Il suo messaggio ha tardato a dare frutti, anzi il consumo di risorse naturali è cresciuto esponenzialmente e minaccia di raddoppiare entro quel 2050 che i piani sul cambiamento climatico vedono come traguardo della neutralità.

In questa ottica è utile esaminare la nicchia in cui opera il Conou, il Consorzio italiano degli oli minerali usati, per ricercarne le chiavi di successo.

Con un tasso di rigenerazione superiore al 98%, la filiera degli oli minerali italiana è esempio di Circolarità totale, a livelli di assoluta eccellenza («L’Europa rigenera soltanto il 61%» degli oli minerali, lamentava la Commissione Europea nel marzo scorso).

Ogni rifiuto ha una sua specificità, tuttavia alcuni elementi base potrebbero assurgere a “fattor comune”.

Affidandoci al mercato, dobbiamo sapere che questo non sceglie “spontaneamente” l’invio alla rigenerazione; chi ha il rifiuto cerca di liberarsene nel modo più agevole e rapido, anche perché lo stoccaggio temporaneo presso l’azienda è soggetto a limiti di tempo e quantità. Per gli oli usati, il Conou, frapponendosi per selezionare il rifiuto e discriminare quello rigenerabile da quello che non lo è, svolge un ruolo di garante (senza fine di lucro) necessario per concretizzare quella priorità alla rigenerazione che verrebbe, altrimenti, evocata e prescritta invano (come accade in grandi Paesi Ue).

La qualità del rifiuto è una variabile indipendente. Anche qui la “spontaneità” può spesso indurre a miscelare rifiuti di qualità disomogenea per collocare sul mercato quelli peggiori alle condizioni dei migliori. Ancora una volta un “garante di qualità” può, al contrario, favorire il fenomeno opposto che concentra, in volumi marginali, i rifiuti di peggior qualità da destinare, loro sì, a trattamento diverso dalla rigenerazione.

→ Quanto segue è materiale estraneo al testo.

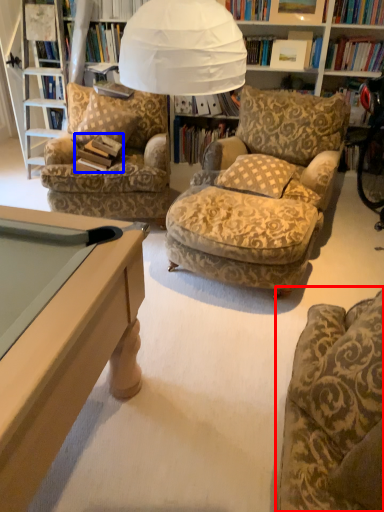
Question: Which point is closer to the camera, chair (highlighted by a red box) or book (highlighted by a blue box)?

Choices:
 (A) chair
 (B) book

Answer: (A)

La qualità del prodotto rigenerato è fondamentale; se non è performante come quello tradizionale, rischia di non trovare mercato. Fare rigenerazione non è “un pranzo di gala”, ma un lavoro sofisticato e tecnologico che non può essere svolto da un impianto qualunque. Il controllo continuo degli standard degli impianti che “dovrebbero rigenerare” non è nemmeno questo “spontaneo”, ma va fatto da chi ne ha la competenza e ha indipendenza.

L’informazione è necessaria; i comportamenti virtuosi si diffondono solo se si crea una rete di comunicazione che ponga la Circolarità sul giusto piano, quello di un’etica individuale e di impresa; rendendo premiante il modo “circolare” potremo invertire rotte sbagliate.

Se sono degni di attenzione i warning sullo stato e i rischi per l’Economia Circolare che ci giungono, dobbiamo porre il quesito di come fare affinché il percorso, che non può essere “spontaneo”, si avvii in una spirale positiva che travolga tutti i feedback negativi, questi sì “spontanei”, che lo ostacolano o rallentano. L’Italia, col suo modello dei Consorzi di filiera, può certamente proporsi come esempio.